» Activity
Scan the data below and pick out the lines containing the word "async".

(Excerpted data Opens)

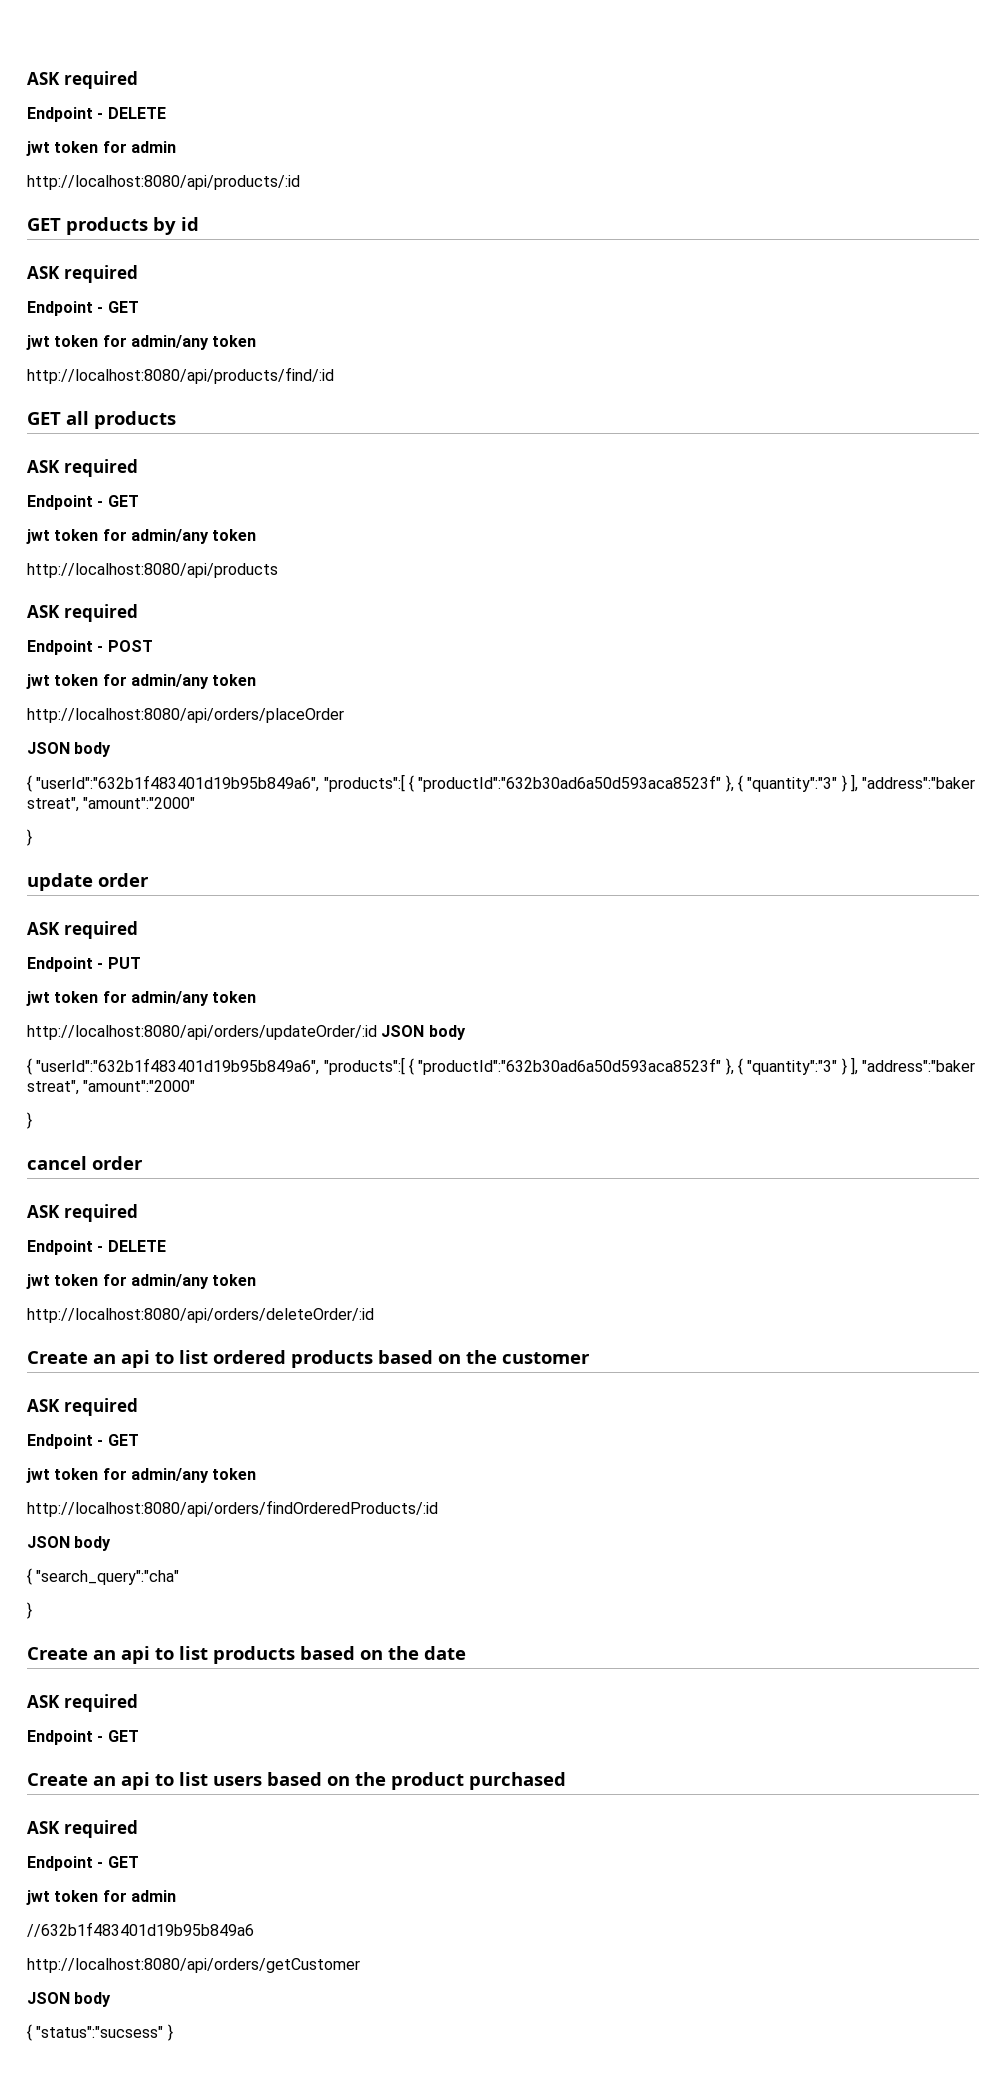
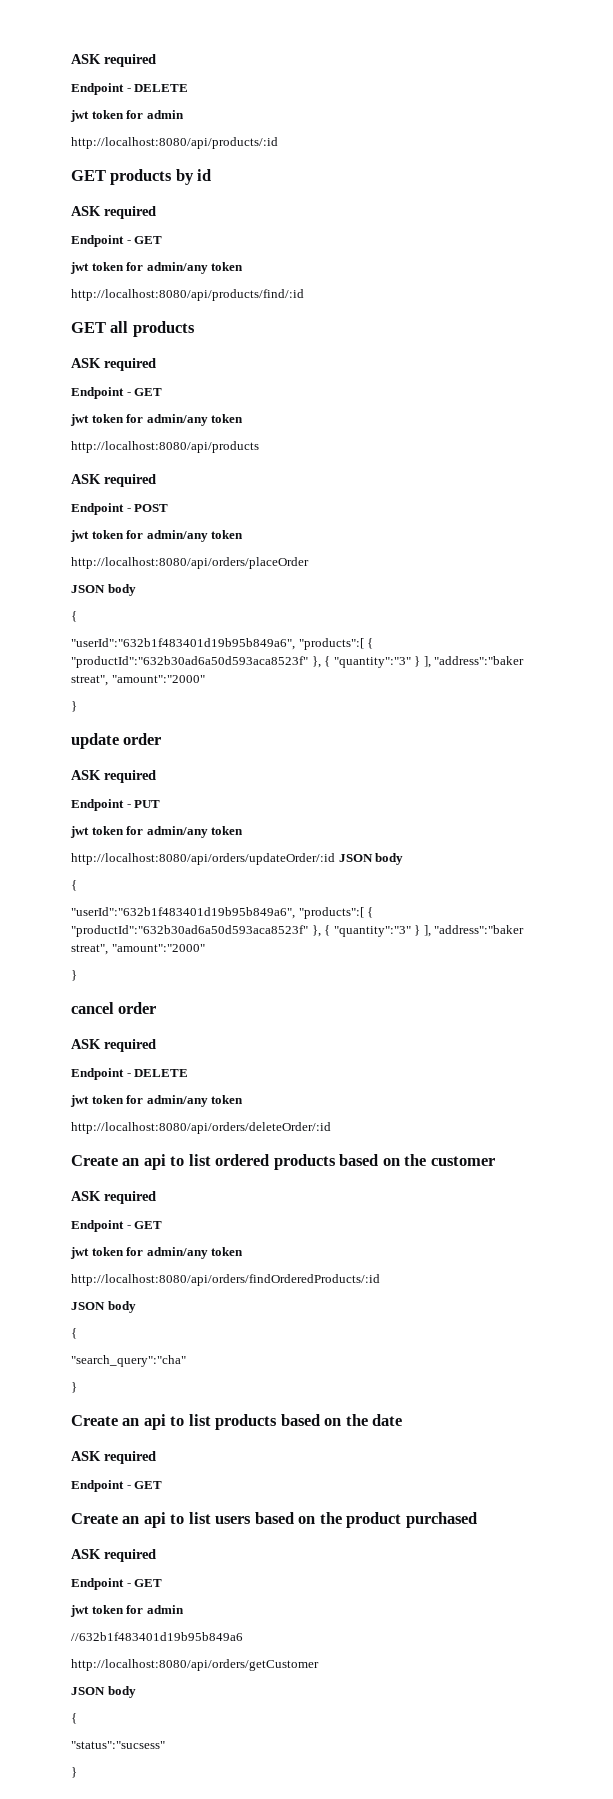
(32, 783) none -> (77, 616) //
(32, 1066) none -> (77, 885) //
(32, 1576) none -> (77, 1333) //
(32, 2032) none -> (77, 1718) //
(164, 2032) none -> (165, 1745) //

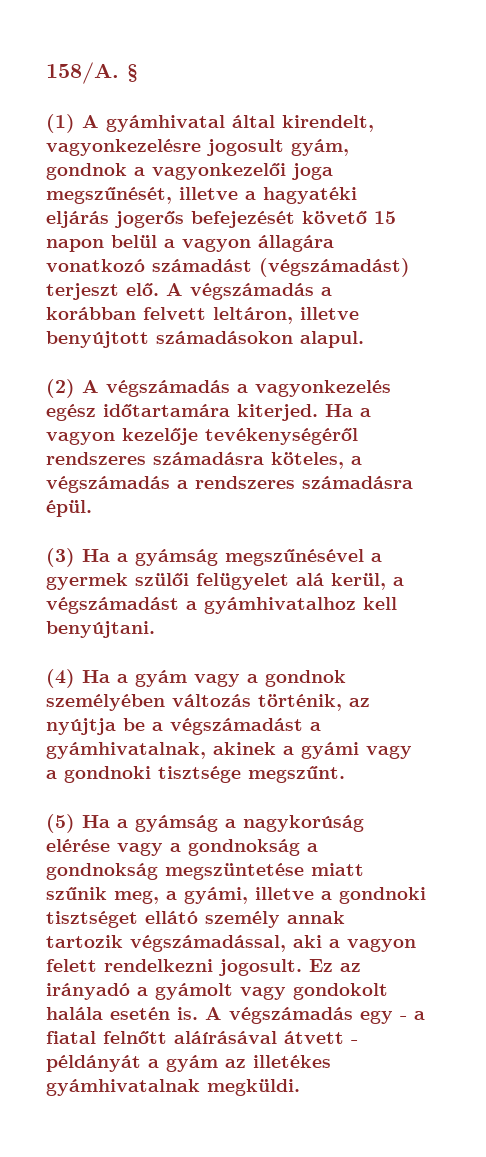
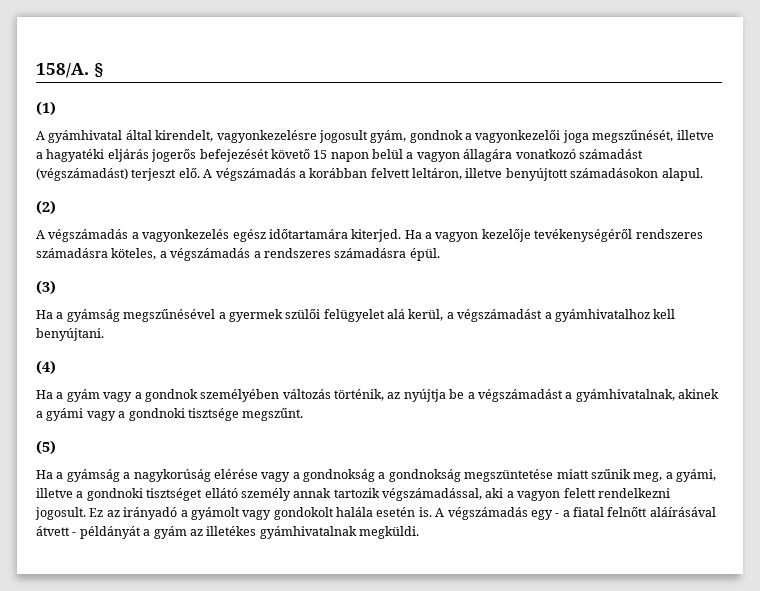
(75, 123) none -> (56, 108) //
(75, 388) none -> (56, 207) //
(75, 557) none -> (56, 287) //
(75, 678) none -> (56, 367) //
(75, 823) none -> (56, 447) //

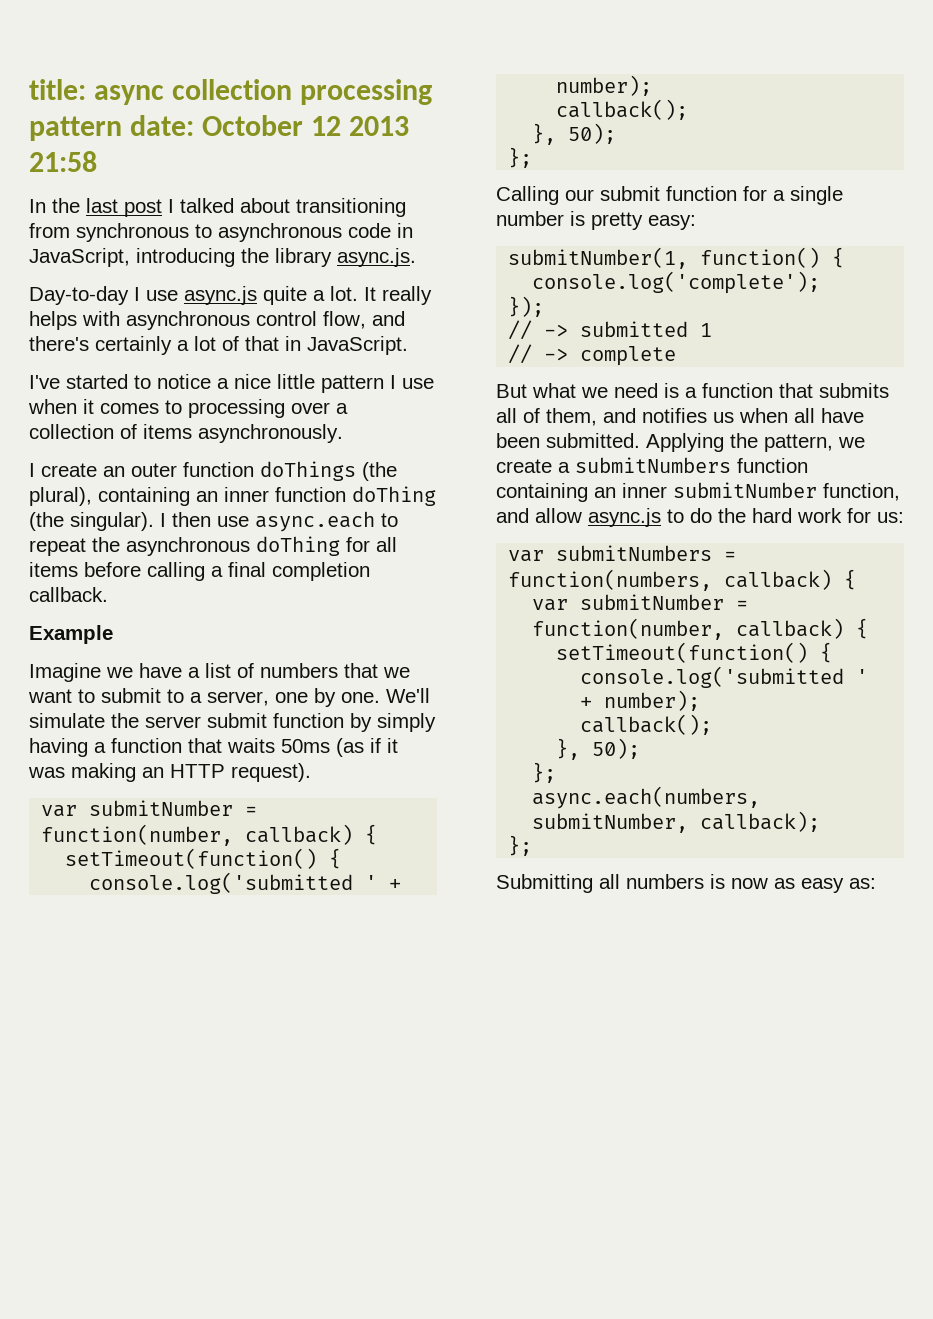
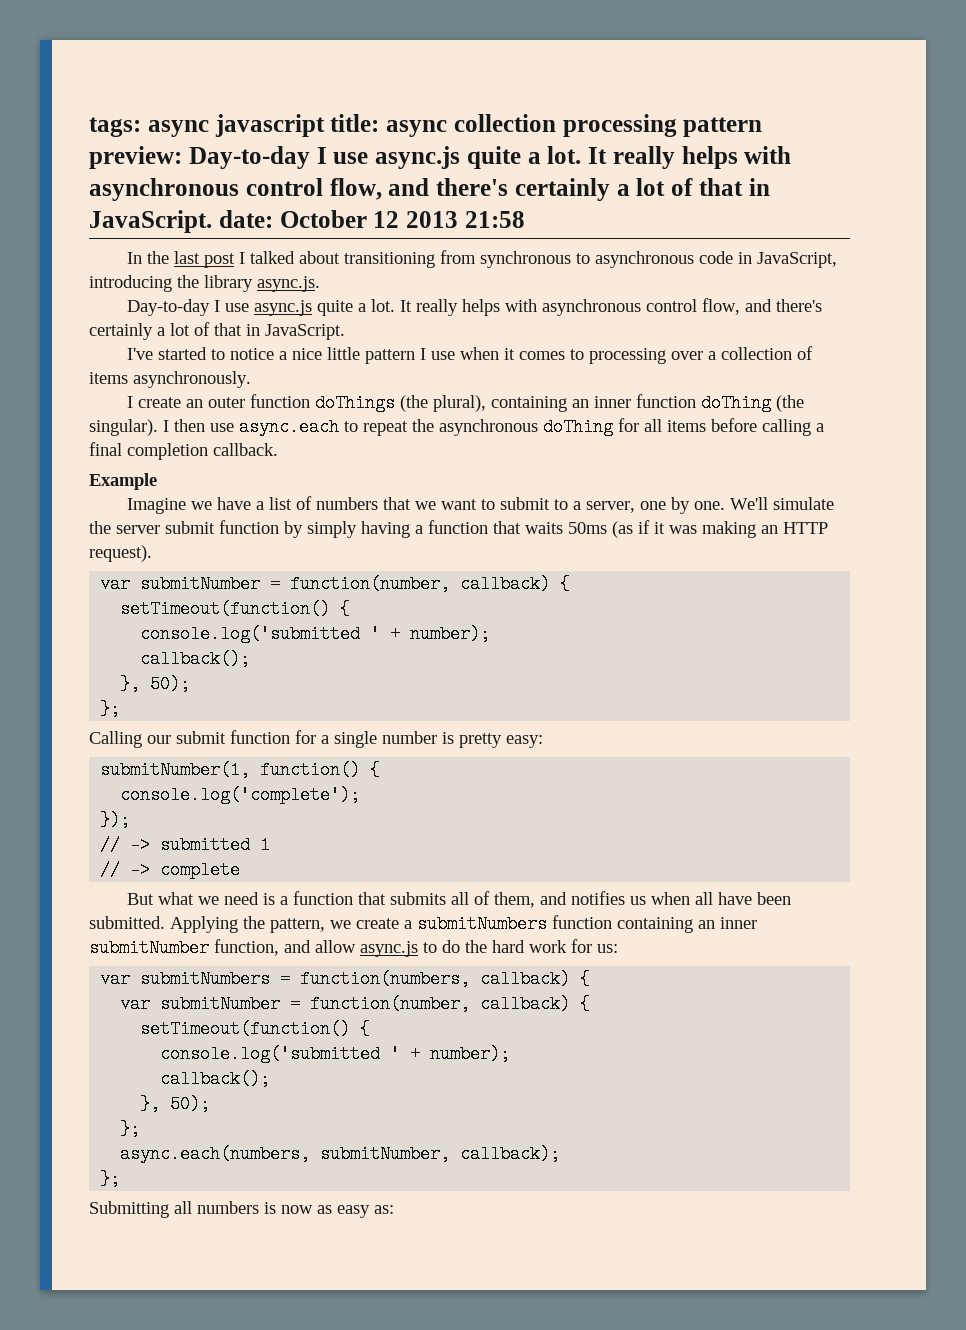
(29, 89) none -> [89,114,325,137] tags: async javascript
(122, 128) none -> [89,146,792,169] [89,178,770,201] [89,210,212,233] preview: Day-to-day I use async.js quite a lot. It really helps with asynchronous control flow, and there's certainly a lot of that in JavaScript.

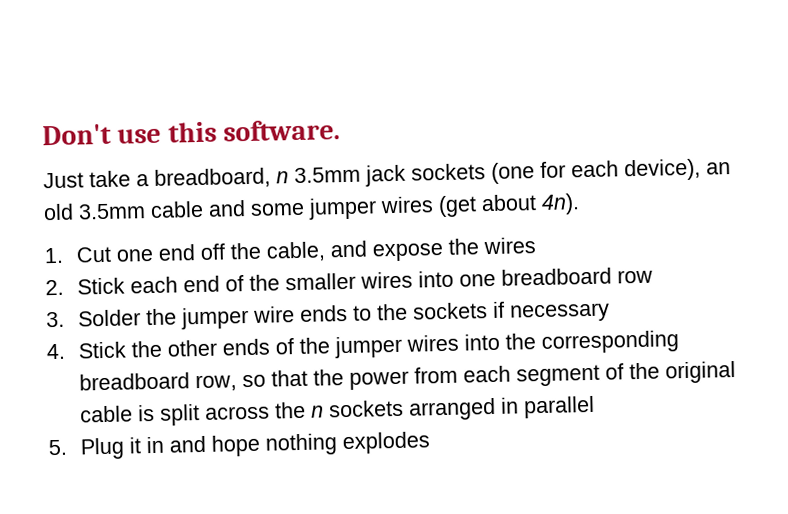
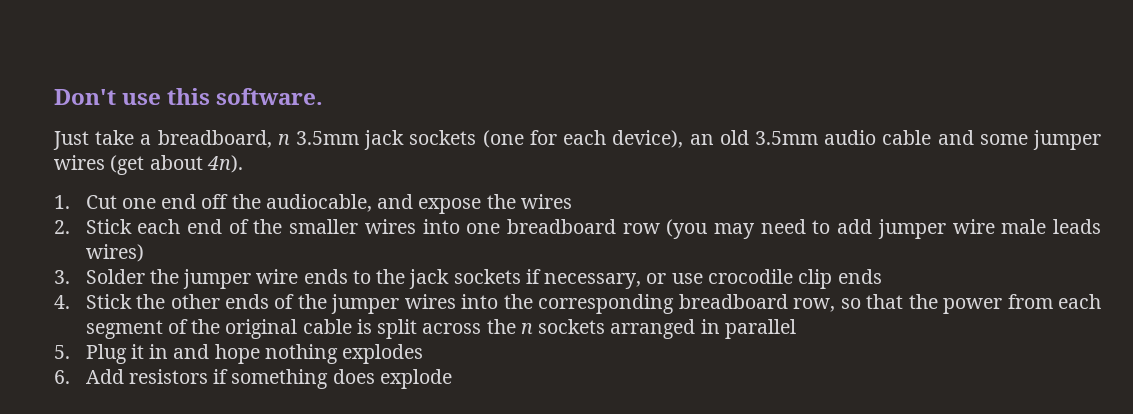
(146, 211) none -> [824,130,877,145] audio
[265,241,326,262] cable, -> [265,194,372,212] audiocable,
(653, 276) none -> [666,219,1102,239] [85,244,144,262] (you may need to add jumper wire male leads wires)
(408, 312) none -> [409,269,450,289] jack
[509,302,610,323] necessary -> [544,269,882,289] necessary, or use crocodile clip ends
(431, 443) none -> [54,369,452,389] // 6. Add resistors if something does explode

(Excerpted data Closes)

» Answer to this problem
(29, 89) none -> [89,114,325,137] tags: async javascript
(122, 128) none -> [89,146,792,169] [89,178,770,201] [89,210,212,233] preview: Day-to-day I use async.js quite a lot. It really helps with asynchronous control flow, and there's certainly a lot of that in JavaScript.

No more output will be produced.